The Marlene Zuk Award for best oral presentation went to Jenna
Pruett for her talk titled, “Maternal nest
choice and the effects of nest microclimate on egg survival in the
brown anole”. Jenna is a PhD student in Dr. Dan Warner’s
lab at Auburn University where she studies nesting behavior and
maternal effects in reptiles. Her work on the effects of nesting
behavior started in painted turtles and has moved to brown anoles.

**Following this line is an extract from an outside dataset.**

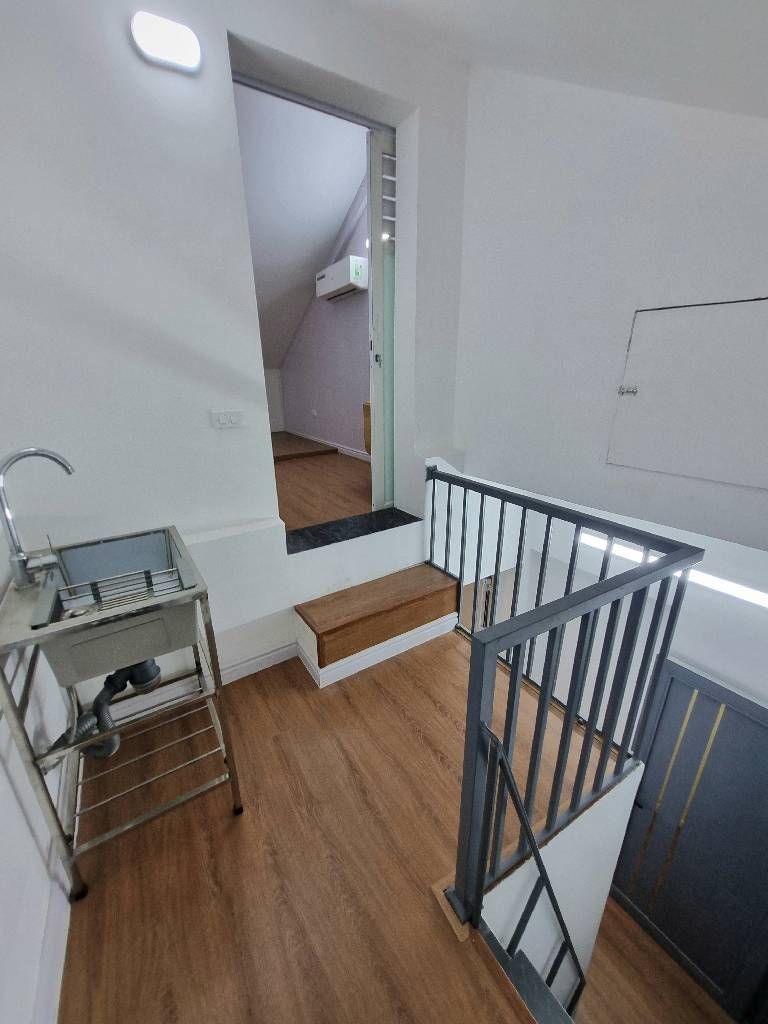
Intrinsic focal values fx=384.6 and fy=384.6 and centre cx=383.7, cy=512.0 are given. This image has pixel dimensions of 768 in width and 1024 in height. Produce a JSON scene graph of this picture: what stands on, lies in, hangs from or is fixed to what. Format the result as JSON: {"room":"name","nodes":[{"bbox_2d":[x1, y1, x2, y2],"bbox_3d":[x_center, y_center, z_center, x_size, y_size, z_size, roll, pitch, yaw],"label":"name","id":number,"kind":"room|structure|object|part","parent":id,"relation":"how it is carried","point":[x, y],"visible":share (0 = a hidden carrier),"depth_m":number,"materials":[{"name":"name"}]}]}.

She hopes to characterize anole nesting behavior and its effects on
embryo development, particularly under natural field conditions.
The
Elizabeth Adkins-Regan award went to Erin Giglio for
her poster entitled, “Context in courtship: the role of leptin
in social investment decisions in singing mice.” Erin Giglio is
a graduate student at the University of Texas at Austin working in
the lab of Steven Phelps. Her research focuses on the integration of
social and energetic context into decisions about effort investment
in social signaling behavior, particularly in Alston’s singing
mice (Scotinomys teguina).
She is particularly interested in the hormone leptin, which shows
promise as a potential indicator of overall energetic context. In the
study she presented, singing mice injected with leptin produced more
songs in response to playback trials than singing mice injected with
saline, as well as songs that scored higher on a measure of effort
derived from a study of wild-caught singing mice. This was true
despite no manipulation of animals involved. Erin’s research is
currently hosted at phelpslab.net.
Many
congratulations to our two winners, and a big thank you to all of the
judges who helped evaluate the student talks and posters!